**Description of the task:** Revise the hashing transcript from "You shouldn't get" to "is Satoshi Nakamoto.", and put "editorial page" in place of "crossword puzzle".

**Selected excerpt:**

Let's say you were going
to do a whole database of– AUDIENCE: A library. GARY GENSLER: Of what? AUDIENCE: I'd say
like a library. GARY GENSLER: A library– and so there's 100,000
books in the library. You could hash
all 100,000 books, and then store the hashes in
the blockchain and not the books themselves. And that would form a
blockchain of the commitments to those books. Or you could actually, I
guess, put the books themselves into the blockchain. Now, I saw some shaking
heads in the middle. Alin from the Digital
Currency Initiative. AUDIENCE: The way I understand
this is, the answer is no. You can store the hash. That doesn't replace the data. The storing of the hash
allows you to prove that you have the data. But the fact that
you store the hash doesn't mean that
you store the data. GARY GENSLER: But Alin,
there's a two-part question.

You shouldn't get
rid of the book, because hashes are one way. You're not able to take the
hash and recreate the look. You can't take the hash and
recreate The New York Times crossword puzzle. But you don't need to store
them in the same place. Thank you, because it's
two parts the question. You could store the
hashes in the cloud and store the books
somewhere else. But you still need to
store the book, maybe. So who is Satoshi Nakamoto? We have just a handful of
minutes, but can every table– each table's going
to take four minutes. And amongst yourselves, decide
who is Satoshi Nakamoto.

Bounding box coordinates:

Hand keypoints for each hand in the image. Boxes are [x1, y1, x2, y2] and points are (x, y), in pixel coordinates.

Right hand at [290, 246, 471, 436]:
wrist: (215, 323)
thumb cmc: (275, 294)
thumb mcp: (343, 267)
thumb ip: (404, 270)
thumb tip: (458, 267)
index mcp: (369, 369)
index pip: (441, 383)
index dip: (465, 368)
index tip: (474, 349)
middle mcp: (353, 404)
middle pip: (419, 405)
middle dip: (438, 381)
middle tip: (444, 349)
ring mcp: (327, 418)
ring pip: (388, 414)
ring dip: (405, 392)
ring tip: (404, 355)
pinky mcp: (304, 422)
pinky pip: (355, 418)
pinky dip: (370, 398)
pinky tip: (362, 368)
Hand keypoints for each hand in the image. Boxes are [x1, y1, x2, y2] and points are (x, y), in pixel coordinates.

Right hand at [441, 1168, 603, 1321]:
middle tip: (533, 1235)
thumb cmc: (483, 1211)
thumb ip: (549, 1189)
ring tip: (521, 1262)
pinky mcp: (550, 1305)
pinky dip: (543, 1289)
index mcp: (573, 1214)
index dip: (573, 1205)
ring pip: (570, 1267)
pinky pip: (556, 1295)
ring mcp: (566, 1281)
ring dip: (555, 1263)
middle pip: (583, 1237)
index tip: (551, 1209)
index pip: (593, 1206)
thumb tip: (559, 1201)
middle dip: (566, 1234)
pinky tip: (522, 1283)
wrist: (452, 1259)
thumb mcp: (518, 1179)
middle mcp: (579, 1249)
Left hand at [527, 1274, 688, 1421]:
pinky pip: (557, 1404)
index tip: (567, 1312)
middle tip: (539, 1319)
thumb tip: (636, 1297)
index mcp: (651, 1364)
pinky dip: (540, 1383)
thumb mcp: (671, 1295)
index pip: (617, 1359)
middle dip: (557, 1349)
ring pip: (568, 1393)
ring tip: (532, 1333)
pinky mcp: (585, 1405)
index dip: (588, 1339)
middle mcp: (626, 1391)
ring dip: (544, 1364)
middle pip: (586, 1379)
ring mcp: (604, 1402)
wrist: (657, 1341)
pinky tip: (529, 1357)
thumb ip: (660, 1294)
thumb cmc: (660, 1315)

**Answer to the exercise:**
You shouldn't get
rid of the book, because hashes are one way. You're not able to take the
hash and recreate the look. You can't take the hash and
recreate The New York Times editorial page. But you don't need to store
them in the same place. Thank you, because it's
two parts the question. You could store the
hashes in the cloud and store the books
somewhere else. But you still need to
store the book, maybe. So who is Satoshi Nakamoto? We have just a handful of
minutes, but can every table– each table's going
to take four minutes. And amongst yourselves, decide
who is Satoshi Nakamoto.